When the director of the Asian and Asian American Studies Institute suggested an art exhibition this year at the William Benton Museum of Art to mark the 40th anniversary of the end of the Vietnam War, the initial idea was to contrast works by Southeast Asian artists with works by American artists.
However, in discussions with the director of the Benton, the conversation moved to a focus on what the war was about and to the protests against the war and how artists responded to it.
“There still seems to be an immediacy with the Vietnam War because politicians will access it. How many times is Vietnam invoked as an analog about what’s happening in Iraq and Afghanistan, with mentions of a quagmire – that Afghanistan is not going to be another Vietnam?” says Cathy Schlund-Vials, director of the Asian and Asian American Studies Institute and an associate professor of English. “But it’s very much in the past. I wanted to bring up a conversation of what was this war?”
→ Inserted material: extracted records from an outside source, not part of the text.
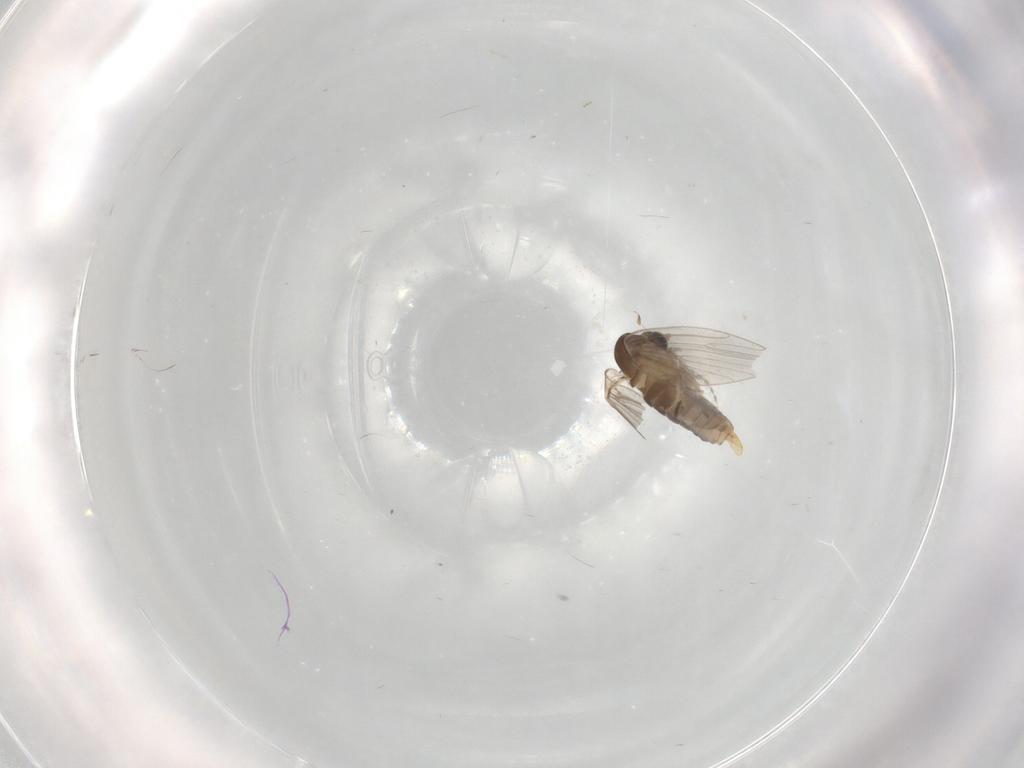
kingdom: Animalia
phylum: Arthropoda
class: Insecta
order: Diptera
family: Psychodidae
The exhibition, which continues through Aug. 9, includes selections from the University’s Archives & Special Collections that include the Poras Vietnam War Memorabilia Collection, Alternative Press Collection, and University Photographs Collection. The works include prints, paintings, and photographs by professional artists, as well as anti-war posters and pamphlets produced by UConn students at the time.
Schlund-Vials says that many of today’s students know very little about the Vietnam War. When she teaches classes covering the war, she provides her students with context for the war, and also the history of student protest culture: “I want to highlight that there is a long history of student protest, and there were particular investments with a conflict that was highly unpopular.”
She hopes students look at the parallels and some of the disjuncture they recollect with Iraq and Afghanistan. “Of course, it’s very different,” she says, “because there was a draft [during the Vietnam War].”
She notes that the news cycle at the time also allowed for more concentrated engagements with the war. “Now we’re dealing with a news cycle that’s overwhelming. [Today’s] students know the images and the iconography of the war, but they don’t understand the conditions that brought it into being, the politics; that it was a very different conflict in many ways.”
Among the works on display at the Benton is the poster “STOP THE WAR IN VIETNAM NOW!”(circa 1970), featuring a detail from Pablo Picasso’s “Guernica,” one of the most famous anti-war paintings from 1937 that protested the Spanish Civil War. “HANOI- ITS [sic] THE SAME WAR – KENT,” a 1970 poster, references the shooting of four students at Kent State University during the Vietnam War protests. There are also copies of the Nov. 12, 1969 edition of “UConn Free Press,” a student publication, displaying a map of the planned protest march in Washington, D.C. The march started from the U.S. Capitol Building, and moved down Pennsylvania Avenue to the area known as The Ellipse, directly across from the White House.
For Schlund-Vials, looking more closely at the Vietnam War was not just a part of her scholarship, it also was a journey through her past. She and her twin brother were born in Thailand near Udorn Royal Thai Air Force Base, which was used during the war by allied pilots including Americans, following a liaison between her Cambodian mother and an American serviceman. She and her brother were later adopted by a U.S. Air Force master sergeant and his Japanese wife seeking to adopt AmerAsian children.
While doing graduate work at the University of Massachusetts, Amherst, focused on Asian and Jewish-American writing – “two model minorities who are oftentimes compared to each other but rarely discussed” – she researched a chapter comparing Holocaust narratives to Cambodian genocide narratives. This led to her book, War, Genocide, and Justice (University of Minnesota Press, 2012), which included a study of the connections between the Khmer Rouge – the Cambodian Communist followers of the North Vietnamese Army – and the U.S. bombing of the Cambodian countryside during the Vietnam War.
“The conditions that brought me into being were connected to that,” Schlund-Vials says. “I find I’m marching more and more back to the war, because there are so many assumptions made about it.”
She says her research has brought her to the realization that people’s individualized recollections have nuanced the war: “When I talk to Vietnam War veterans, what they remember about the war is not the Hollywood treatment of the war. They remember the Vietnamese translator, the families they got to know, or the children they would see around the base.”
Schlund-Vials wanted the Benton exhibit to recollect and honor those memories, but also to take the protest movement seriously. “That’s what it ended up becoming,” she says. “Everybody had a relationship to this war at the time.”